The US Congress is one of the opponents, fueled by Israeli lobbyists and conservative Republicans. But there are also opponents from the Iranian side, namely the hardline conservatives. Those hardliners are against basically any negotiations, and they also refuse to give credit to the West—particularly the United Sates.
In this atmosphere, both sides’ patience will almost certainly have run out after having failed to reach a nuclear deal in Geneva last week.
In the US, Congress is threatening to impose a new round of sanctions against Iran while the Obama administration’s representative, Secretary of State John Kerry, fights to prevent anything scuppering the negotiations.
Reaching a deal would mean taking options off the table—and we’ve all heard US officials irritate Iranian politicians with their “all options are on the table” motto.
But the option both the US and Iran are trying to avoid, no matter how seriously Israel lobbies for it, is obvious: bombing Iran.
Unfortunately, the only outcome that could appease the Israeli administration is nothing less than war with Iran. What Israel is asking for—no uranium enrichment whatsoever—is simply never going to happen.
Basically, if Iran proves that its nuclear program is for civilian purposes, then it has the right to enrich uranium on its soil for use in its nuclear reactors, just like any other country that adheres to the International Atomic Energy Agency’s standards.

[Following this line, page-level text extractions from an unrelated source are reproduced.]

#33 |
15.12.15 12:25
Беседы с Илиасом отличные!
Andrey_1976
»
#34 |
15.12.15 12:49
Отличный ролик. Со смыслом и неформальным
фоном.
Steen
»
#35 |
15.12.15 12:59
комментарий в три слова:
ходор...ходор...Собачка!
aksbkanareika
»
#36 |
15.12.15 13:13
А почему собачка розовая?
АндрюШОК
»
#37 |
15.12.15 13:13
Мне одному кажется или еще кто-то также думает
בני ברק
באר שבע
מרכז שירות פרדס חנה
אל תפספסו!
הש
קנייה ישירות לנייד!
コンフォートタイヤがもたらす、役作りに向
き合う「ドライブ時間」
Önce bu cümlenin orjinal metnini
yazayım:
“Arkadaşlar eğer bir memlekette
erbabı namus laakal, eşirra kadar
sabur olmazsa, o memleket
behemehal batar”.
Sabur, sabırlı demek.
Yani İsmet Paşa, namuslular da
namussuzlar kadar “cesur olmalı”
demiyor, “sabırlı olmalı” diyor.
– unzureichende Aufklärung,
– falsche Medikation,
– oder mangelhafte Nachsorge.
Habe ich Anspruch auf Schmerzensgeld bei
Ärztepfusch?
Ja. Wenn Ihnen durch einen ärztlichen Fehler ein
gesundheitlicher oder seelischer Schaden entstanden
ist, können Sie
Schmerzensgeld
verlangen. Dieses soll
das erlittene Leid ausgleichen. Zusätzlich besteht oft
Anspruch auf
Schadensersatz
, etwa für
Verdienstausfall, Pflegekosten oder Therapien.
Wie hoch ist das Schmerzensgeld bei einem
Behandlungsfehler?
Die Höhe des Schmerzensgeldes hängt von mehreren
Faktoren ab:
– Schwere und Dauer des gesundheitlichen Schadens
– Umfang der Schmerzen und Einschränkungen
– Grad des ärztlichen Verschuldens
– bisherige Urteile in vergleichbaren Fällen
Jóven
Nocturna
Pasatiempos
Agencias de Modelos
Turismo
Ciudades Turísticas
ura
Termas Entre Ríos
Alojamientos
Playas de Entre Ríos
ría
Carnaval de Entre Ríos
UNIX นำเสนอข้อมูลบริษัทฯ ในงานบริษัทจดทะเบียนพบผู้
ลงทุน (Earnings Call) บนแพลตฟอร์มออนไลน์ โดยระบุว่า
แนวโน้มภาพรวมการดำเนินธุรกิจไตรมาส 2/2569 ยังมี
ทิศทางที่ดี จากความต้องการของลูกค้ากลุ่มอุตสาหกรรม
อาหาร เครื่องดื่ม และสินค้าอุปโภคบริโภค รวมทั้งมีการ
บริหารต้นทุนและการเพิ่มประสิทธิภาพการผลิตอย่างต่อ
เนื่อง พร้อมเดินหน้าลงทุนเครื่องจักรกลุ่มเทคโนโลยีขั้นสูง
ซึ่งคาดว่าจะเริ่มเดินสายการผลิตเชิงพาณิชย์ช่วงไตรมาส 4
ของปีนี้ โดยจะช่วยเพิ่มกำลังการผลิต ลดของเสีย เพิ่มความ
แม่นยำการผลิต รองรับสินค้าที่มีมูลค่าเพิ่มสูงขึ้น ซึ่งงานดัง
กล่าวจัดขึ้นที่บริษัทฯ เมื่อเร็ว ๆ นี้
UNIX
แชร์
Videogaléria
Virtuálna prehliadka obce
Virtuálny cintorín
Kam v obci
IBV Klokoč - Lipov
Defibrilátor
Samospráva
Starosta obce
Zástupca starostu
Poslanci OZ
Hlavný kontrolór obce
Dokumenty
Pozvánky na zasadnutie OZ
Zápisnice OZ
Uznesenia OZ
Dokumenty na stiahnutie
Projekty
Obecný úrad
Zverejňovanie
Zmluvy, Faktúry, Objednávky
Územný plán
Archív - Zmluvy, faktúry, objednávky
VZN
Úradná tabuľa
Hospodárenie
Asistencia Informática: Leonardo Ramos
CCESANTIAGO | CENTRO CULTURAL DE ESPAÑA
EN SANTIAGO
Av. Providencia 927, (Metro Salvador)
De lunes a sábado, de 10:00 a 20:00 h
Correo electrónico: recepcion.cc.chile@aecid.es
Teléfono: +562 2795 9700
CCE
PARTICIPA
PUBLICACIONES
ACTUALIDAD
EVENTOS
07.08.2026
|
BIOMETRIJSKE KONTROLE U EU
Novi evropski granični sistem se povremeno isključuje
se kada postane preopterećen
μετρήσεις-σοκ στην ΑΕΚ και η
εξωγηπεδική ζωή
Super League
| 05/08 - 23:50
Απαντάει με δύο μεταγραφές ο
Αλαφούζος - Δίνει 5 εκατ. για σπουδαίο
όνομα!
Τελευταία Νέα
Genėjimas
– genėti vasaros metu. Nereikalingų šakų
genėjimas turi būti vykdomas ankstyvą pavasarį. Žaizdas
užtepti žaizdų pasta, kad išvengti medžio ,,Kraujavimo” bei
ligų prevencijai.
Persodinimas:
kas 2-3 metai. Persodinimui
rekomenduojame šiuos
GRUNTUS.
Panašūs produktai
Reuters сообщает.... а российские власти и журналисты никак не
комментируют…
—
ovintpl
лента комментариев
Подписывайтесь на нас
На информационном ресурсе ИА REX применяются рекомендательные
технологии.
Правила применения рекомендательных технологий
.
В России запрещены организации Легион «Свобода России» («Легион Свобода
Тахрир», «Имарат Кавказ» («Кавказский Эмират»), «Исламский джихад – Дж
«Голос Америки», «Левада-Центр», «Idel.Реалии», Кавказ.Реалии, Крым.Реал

Last Monday, the IAEA announced that Iran had agreed to work to resolve all its outstanding issues with the agency, and that it would allow international inspectors “managed access” to two important nuclear facilities.
That agreement with the IAEA has probably thrown a lot of its opponents off their guard. They had been ready to implement a new round of sanctions, after all!
So after the statement from the IAEA last Monday, and after the last round of talks between Iran and the West, we’ve seen a lot of action from Secretary of State John Kerry to shore up support for the talks. Most notably, he made intensive trips to the Middle East to brief US allies about the negotiations with Iran.
At a press conference in the United Arab Emirates, Secretary Kerry said that the Obama administration is not in a “race” to strike a deal. But, clearly, Israel can’t get what it wants in this circumstance. As President Hassan Rouhani said in a speech to parliament last Sunday, “enriching uranium is our red line and is not negotiable.”
What Mr. Kerry’s remarks clearly aimed to do was reassure the US’s allies that if a deal is reached, it would be a good deal for everybody—not only for Iran.
It has been interesting to watch the US administration’s efforts to promote the deal and convince Israel and their Arab allies to trust the talks with Iran, especially since Iran has been so passive about reaching out to other countries for support.
The US administration has been travelling around the world to negotiate with their opponents, both internal and external. Why hasn’t the Iranian side had the courage to do this, and especially to try to improve their relations with their Arab neighbors?
True, Foreign Minister Mohammad Javad Zarif traveled all over the West to negotiate with governments about the sanctions, and also to talk about Iran’s nuclear program in general. He appeared on several foreign media outlets, but so far he hasn’t traveled to any Arab countries or spoken to any of their media outlets.
Internal opponents and Western negotiators are obviously of great concern to Iran, but Iran also has to have an eye on their Arab neighbors, who also have their own voice and the power to make a difference.
If Rouhani and Zarif can warm up to the US, why can’t they work things out with their own neighbors? Arab voices and support are no less important than those of Western countries.